I don't see any type of startswith
function in the Go text/template
package. Is this the best implementation?
{{if eq (slice $c 0 5) "begin"}}
There is no builtin startswith
template function.
The cleanest is if you register a custom function with that functionality:
func main() {
t := template.Must(template.New("").Funcs(template.FuncMap{
"hasPrefix": strings.HasPrefix,
}).Parse(src))
for _, s := range []string{"foo", "begining"} {
if err := t.Execute(os.Stdout, s); err != nil {
panic(err)
}
}
}
const src = `{{.}}: {{if hasPrefix . "begin"}}yes{{else}}no{{end}}
`
This will output (try it on the Go Playground):
foo: no
begining: yes
If you can't or don't want to register a custom function, slice
works for strings, but you must use it with care: if the input string is shorter than 5 bytes, you'll get a template execution error!
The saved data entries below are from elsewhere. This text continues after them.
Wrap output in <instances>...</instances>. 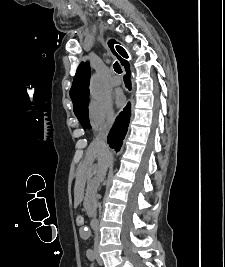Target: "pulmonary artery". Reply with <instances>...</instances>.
I'll return each instance as SVG.
<instances>
[{"instance_id": "obj_1", "label": "pulmonary artery", "mask_w": 225, "mask_h": 267, "mask_svg": "<svg viewBox=\"0 0 225 267\" xmlns=\"http://www.w3.org/2000/svg\"><path fill=\"white\" fill-rule=\"evenodd\" d=\"M111 81H112V84L115 85V86H118V85H120V84L122 83V79H121V77L118 76V75H116V74H114V75L112 76Z\"/></svg>"}]
</instances>
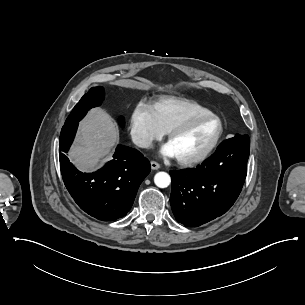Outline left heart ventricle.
I'll use <instances>...</instances> for the list:
<instances>
[{
	"label": "left heart ventricle",
	"mask_w": 305,
	"mask_h": 305,
	"mask_svg": "<svg viewBox=\"0 0 305 305\" xmlns=\"http://www.w3.org/2000/svg\"><path fill=\"white\" fill-rule=\"evenodd\" d=\"M220 127V122L215 118L193 124L178 135L170 145L178 157L197 155L214 142Z\"/></svg>",
	"instance_id": "left-heart-ventricle-1"
}]
</instances>
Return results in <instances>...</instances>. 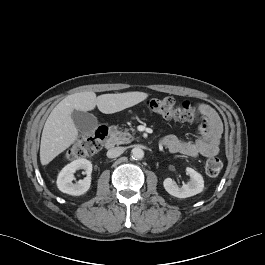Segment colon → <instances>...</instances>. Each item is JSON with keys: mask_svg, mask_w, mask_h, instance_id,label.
<instances>
[{"mask_svg": "<svg viewBox=\"0 0 265 265\" xmlns=\"http://www.w3.org/2000/svg\"><path fill=\"white\" fill-rule=\"evenodd\" d=\"M148 108L165 118L178 119L184 122H195L202 115L198 107L189 102H177L171 97L153 98L147 102ZM109 130L105 125L99 126L90 135L80 138L68 151L71 158H82L95 154L101 147L103 140L108 136ZM222 161L217 155H210L205 162L208 176L219 175Z\"/></svg>", "mask_w": 265, "mask_h": 265, "instance_id": "obj_1", "label": "colon"}]
</instances>
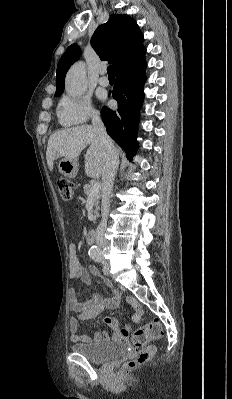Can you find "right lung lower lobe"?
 Listing matches in <instances>:
<instances>
[{
	"label": "right lung lower lobe",
	"instance_id": "right-lung-lower-lobe-1",
	"mask_svg": "<svg viewBox=\"0 0 232 399\" xmlns=\"http://www.w3.org/2000/svg\"><path fill=\"white\" fill-rule=\"evenodd\" d=\"M144 55L115 71L116 85L113 87L112 97L118 102V110L112 111L104 107L101 111L107 133L126 152L129 160H132L137 151L139 109L144 98L143 86L146 78Z\"/></svg>",
	"mask_w": 232,
	"mask_h": 399
}]
</instances>
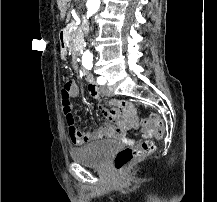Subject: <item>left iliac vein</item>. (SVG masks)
<instances>
[{
    "mask_svg": "<svg viewBox=\"0 0 217 202\" xmlns=\"http://www.w3.org/2000/svg\"><path fill=\"white\" fill-rule=\"evenodd\" d=\"M101 92L103 95H106V96L112 95V92L107 85H105L104 87H101Z\"/></svg>",
    "mask_w": 217,
    "mask_h": 202,
    "instance_id": "obj_1",
    "label": "left iliac vein"
}]
</instances>
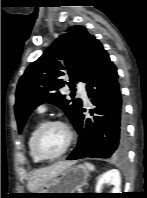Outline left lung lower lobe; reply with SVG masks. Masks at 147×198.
<instances>
[{
	"mask_svg": "<svg viewBox=\"0 0 147 198\" xmlns=\"http://www.w3.org/2000/svg\"><path fill=\"white\" fill-rule=\"evenodd\" d=\"M85 82L95 106L90 111L96 115L88 119L85 109H81L75 125L79 133L77 147L67 159L123 157L127 135L117 69L97 39L93 42Z\"/></svg>",
	"mask_w": 147,
	"mask_h": 198,
	"instance_id": "obj_1",
	"label": "left lung lower lobe"
}]
</instances>
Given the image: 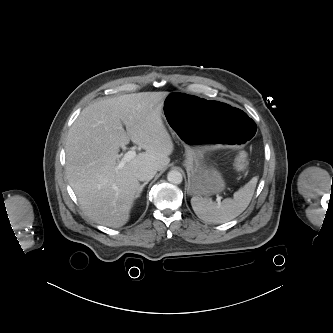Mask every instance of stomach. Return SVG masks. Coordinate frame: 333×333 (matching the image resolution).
Here are the masks:
<instances>
[{
	"label": "stomach",
	"mask_w": 333,
	"mask_h": 333,
	"mask_svg": "<svg viewBox=\"0 0 333 333\" xmlns=\"http://www.w3.org/2000/svg\"><path fill=\"white\" fill-rule=\"evenodd\" d=\"M163 116L185 147L189 194L223 192V176L205 156L222 147H238L253 137L256 130L250 113L224 100L171 92L164 99Z\"/></svg>",
	"instance_id": "1"
}]
</instances>
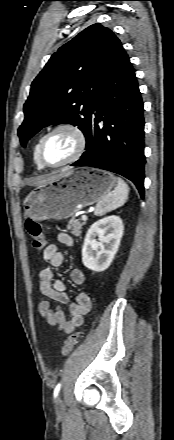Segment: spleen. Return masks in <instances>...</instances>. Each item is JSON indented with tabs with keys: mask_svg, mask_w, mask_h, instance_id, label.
Here are the masks:
<instances>
[{
	"mask_svg": "<svg viewBox=\"0 0 174 440\" xmlns=\"http://www.w3.org/2000/svg\"><path fill=\"white\" fill-rule=\"evenodd\" d=\"M129 195V187L121 178H117V186L112 192H109L100 199L95 207L94 214L102 216L106 213L117 209L125 204Z\"/></svg>",
	"mask_w": 174,
	"mask_h": 440,
	"instance_id": "3e777b00",
	"label": "spleen"
}]
</instances>
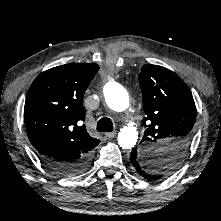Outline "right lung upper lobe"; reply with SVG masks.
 Listing matches in <instances>:
<instances>
[{
	"label": "right lung upper lobe",
	"instance_id": "cb5924a9",
	"mask_svg": "<svg viewBox=\"0 0 221 221\" xmlns=\"http://www.w3.org/2000/svg\"><path fill=\"white\" fill-rule=\"evenodd\" d=\"M99 70L93 63H72L51 68L29 88L24 118L29 139L41 157L79 161L91 156L100 140L92 138L82 122L83 95Z\"/></svg>",
	"mask_w": 221,
	"mask_h": 221
}]
</instances>
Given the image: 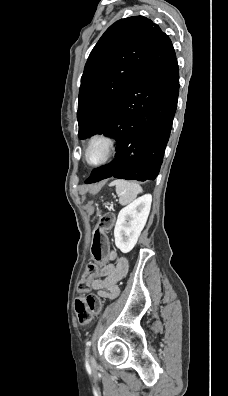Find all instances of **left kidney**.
<instances>
[{
	"instance_id": "obj_1",
	"label": "left kidney",
	"mask_w": 228,
	"mask_h": 396,
	"mask_svg": "<svg viewBox=\"0 0 228 396\" xmlns=\"http://www.w3.org/2000/svg\"><path fill=\"white\" fill-rule=\"evenodd\" d=\"M152 196L146 194L124 207L118 214L114 229L115 245L122 253L136 245L150 213Z\"/></svg>"
}]
</instances>
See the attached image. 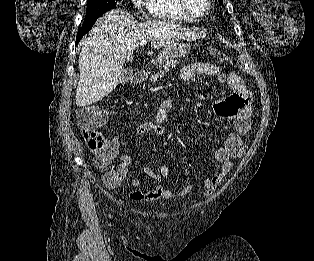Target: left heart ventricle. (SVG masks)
I'll list each match as a JSON object with an SVG mask.
<instances>
[{"label":"left heart ventricle","mask_w":314,"mask_h":261,"mask_svg":"<svg viewBox=\"0 0 314 261\" xmlns=\"http://www.w3.org/2000/svg\"><path fill=\"white\" fill-rule=\"evenodd\" d=\"M190 6L197 12H203L206 9V0H188Z\"/></svg>","instance_id":"1"}]
</instances>
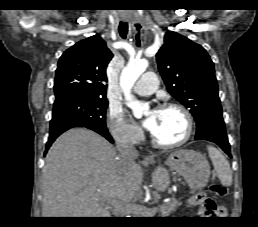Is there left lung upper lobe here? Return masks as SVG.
<instances>
[{
	"mask_svg": "<svg viewBox=\"0 0 258 227\" xmlns=\"http://www.w3.org/2000/svg\"><path fill=\"white\" fill-rule=\"evenodd\" d=\"M156 58L169 93L190 108L197 125L196 136L212 128L225 129L214 64L206 50L169 31Z\"/></svg>",
	"mask_w": 258,
	"mask_h": 227,
	"instance_id": "1",
	"label": "left lung upper lobe"
}]
</instances>
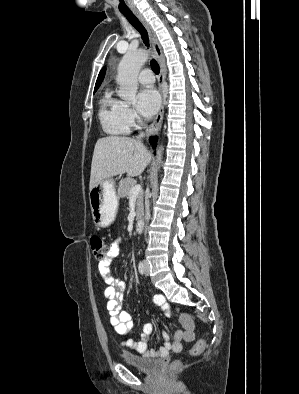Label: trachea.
<instances>
[{
  "instance_id": "1",
  "label": "trachea",
  "mask_w": 299,
  "mask_h": 394,
  "mask_svg": "<svg viewBox=\"0 0 299 394\" xmlns=\"http://www.w3.org/2000/svg\"><path fill=\"white\" fill-rule=\"evenodd\" d=\"M120 12L124 15V17L129 21V23L141 34L143 42L148 47L149 46V38L148 33L141 22L137 19V17L131 11H123ZM151 68L156 73L159 74L160 68L158 63L152 59L151 60Z\"/></svg>"
}]
</instances>
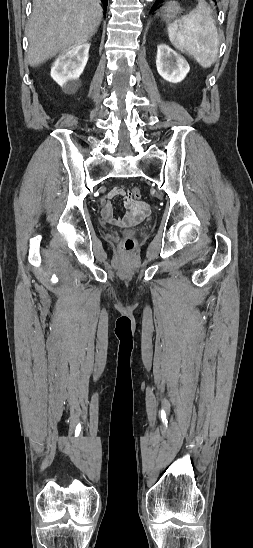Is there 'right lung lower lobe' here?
Masks as SVG:
<instances>
[{
  "mask_svg": "<svg viewBox=\"0 0 253 548\" xmlns=\"http://www.w3.org/2000/svg\"><path fill=\"white\" fill-rule=\"evenodd\" d=\"M104 4V8L107 9V3H108V0H101Z\"/></svg>",
  "mask_w": 253,
  "mask_h": 548,
  "instance_id": "obj_1",
  "label": "right lung lower lobe"
}]
</instances>
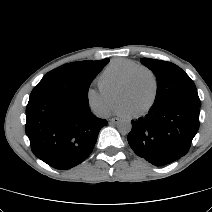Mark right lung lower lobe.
I'll use <instances>...</instances> for the list:
<instances>
[{"label": "right lung lower lobe", "instance_id": "obj_1", "mask_svg": "<svg viewBox=\"0 0 212 212\" xmlns=\"http://www.w3.org/2000/svg\"><path fill=\"white\" fill-rule=\"evenodd\" d=\"M26 134L36 157L49 166L66 170L91 153L100 129L89 103L62 94L31 96L26 107Z\"/></svg>", "mask_w": 212, "mask_h": 212}]
</instances>
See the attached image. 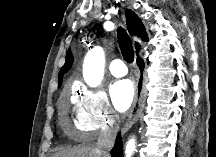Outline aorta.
<instances>
[{
    "mask_svg": "<svg viewBox=\"0 0 216 157\" xmlns=\"http://www.w3.org/2000/svg\"><path fill=\"white\" fill-rule=\"evenodd\" d=\"M105 52L102 47L91 49L84 60L83 77L87 85L97 87L104 76ZM135 151V140L130 139L126 145L125 155L131 157Z\"/></svg>",
    "mask_w": 216,
    "mask_h": 157,
    "instance_id": "aorta-1",
    "label": "aorta"
}]
</instances>
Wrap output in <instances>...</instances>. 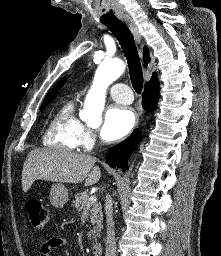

Instead (if you don't want to register a custom function), I suggest to use the builtin printf
function with precision being the length of the string to compare to. printf
will not panic if the input string is shorter:
{{if eq (printf "%.5s" .) "begin"}}yes{{else}}no{{end}}
This outputs the same. Try this one on the Go Playground.
Note that using hasPrefix
is safer, cleaner and simpler as we don't have to hard-code the length of the prefix (5
).
Note that using explicit argument indices we can also make this part dynamic:
{{$prefix := "begin"}}{{if eq (printf "%.[1]*s" (len $prefix) .) $prefix}}yes{{else}}no{{end}}
As you can see, we could get rid of the hard-coded length of 5
of the prefix. This again outputs the same, try it on the Go Playground.
One last thing to note: slicing a string interprets indices as byte-indices, while the precision used in a format string is interpreted as rune count!